Bitcoin purchased for $8,000 and worth $60,000 at death passes to the heir with a $60,000 basis. If the heir sells at $60,000, zero capital gains tax. If the heir holds and sells at $80,000, capital gains tax is owed only on the $20,000 gain above the stepped-up basis.
For estates with large unrealized crypto gains, this step-up is extraordinarily valuable—often representing tens or hundreds of thousands of dollars in avoided capital gains tax. It is a strong argument for holding crypto until death rather than gifting it during life, which would transfer the original carryover basis rather than the stepped-up basis.

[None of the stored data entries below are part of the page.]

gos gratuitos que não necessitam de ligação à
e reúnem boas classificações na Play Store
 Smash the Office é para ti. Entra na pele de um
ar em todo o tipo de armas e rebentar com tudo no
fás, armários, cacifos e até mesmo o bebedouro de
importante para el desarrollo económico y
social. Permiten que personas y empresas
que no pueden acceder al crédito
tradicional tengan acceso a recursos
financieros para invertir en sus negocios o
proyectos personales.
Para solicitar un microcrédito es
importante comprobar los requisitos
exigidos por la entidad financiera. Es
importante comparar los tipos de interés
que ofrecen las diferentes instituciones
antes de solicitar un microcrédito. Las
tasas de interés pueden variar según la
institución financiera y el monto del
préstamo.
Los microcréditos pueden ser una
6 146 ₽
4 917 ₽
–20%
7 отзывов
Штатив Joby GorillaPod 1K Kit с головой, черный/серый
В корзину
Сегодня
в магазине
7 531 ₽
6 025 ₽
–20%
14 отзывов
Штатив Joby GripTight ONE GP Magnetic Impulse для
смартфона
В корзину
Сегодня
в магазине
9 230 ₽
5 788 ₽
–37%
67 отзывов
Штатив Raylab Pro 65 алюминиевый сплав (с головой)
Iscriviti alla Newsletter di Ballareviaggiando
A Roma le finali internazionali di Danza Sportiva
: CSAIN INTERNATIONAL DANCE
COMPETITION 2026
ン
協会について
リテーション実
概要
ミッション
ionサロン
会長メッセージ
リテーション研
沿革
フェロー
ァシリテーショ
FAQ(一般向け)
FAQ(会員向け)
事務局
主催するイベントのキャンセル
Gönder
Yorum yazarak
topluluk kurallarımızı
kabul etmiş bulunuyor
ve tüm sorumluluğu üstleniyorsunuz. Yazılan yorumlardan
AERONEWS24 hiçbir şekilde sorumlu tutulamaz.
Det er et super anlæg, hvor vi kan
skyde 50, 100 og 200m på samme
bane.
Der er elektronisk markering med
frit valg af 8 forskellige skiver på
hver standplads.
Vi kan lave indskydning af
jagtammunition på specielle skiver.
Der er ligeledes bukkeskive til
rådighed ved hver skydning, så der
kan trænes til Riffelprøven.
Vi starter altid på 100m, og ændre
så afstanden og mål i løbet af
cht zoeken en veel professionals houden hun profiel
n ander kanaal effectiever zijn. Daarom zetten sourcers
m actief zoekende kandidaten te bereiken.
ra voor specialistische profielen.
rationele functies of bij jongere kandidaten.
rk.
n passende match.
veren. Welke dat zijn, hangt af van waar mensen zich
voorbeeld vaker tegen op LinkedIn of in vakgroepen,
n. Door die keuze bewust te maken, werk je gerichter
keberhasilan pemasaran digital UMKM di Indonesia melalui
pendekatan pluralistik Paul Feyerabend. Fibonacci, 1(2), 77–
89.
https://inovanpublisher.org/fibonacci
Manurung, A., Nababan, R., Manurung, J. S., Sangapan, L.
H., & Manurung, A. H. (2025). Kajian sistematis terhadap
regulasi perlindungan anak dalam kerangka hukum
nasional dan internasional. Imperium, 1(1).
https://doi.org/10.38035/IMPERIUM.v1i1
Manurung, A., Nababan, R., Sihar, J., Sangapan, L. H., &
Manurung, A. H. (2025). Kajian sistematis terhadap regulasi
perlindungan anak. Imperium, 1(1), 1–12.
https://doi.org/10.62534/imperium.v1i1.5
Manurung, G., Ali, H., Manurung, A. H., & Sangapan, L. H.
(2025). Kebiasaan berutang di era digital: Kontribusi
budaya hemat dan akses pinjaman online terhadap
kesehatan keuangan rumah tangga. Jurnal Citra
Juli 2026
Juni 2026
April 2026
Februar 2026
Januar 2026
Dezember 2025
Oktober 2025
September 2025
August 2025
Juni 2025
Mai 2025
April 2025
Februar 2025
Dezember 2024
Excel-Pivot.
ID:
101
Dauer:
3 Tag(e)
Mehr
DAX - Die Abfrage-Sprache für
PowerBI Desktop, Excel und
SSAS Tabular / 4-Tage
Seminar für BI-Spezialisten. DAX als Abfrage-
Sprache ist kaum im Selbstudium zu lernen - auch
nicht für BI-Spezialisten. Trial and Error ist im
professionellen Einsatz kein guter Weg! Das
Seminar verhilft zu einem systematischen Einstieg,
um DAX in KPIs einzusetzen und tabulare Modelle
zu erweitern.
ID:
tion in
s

The stepped-up basis for inherited crypto requires knowing both the date of death and the fair market value at that date for each crypto asset. Exchange records, blockchain data, and price history from reputable data providers (CoinMarketCap, CoinGecko) should be preserved and accessed to document the date-of-death value for each holding. The executor or trustee should request price documentation at the date of death as early in the estate administration process as possible.
Cryptocurrency's combination of enormous potential value, technical access requirements, and total loss risk upon access failure makes it the estate planning area requiring the most careful advance preparation of any asset class. The planning itself is not complicated—it is documentable and achievable within a standard estate plan. What it requires is being done.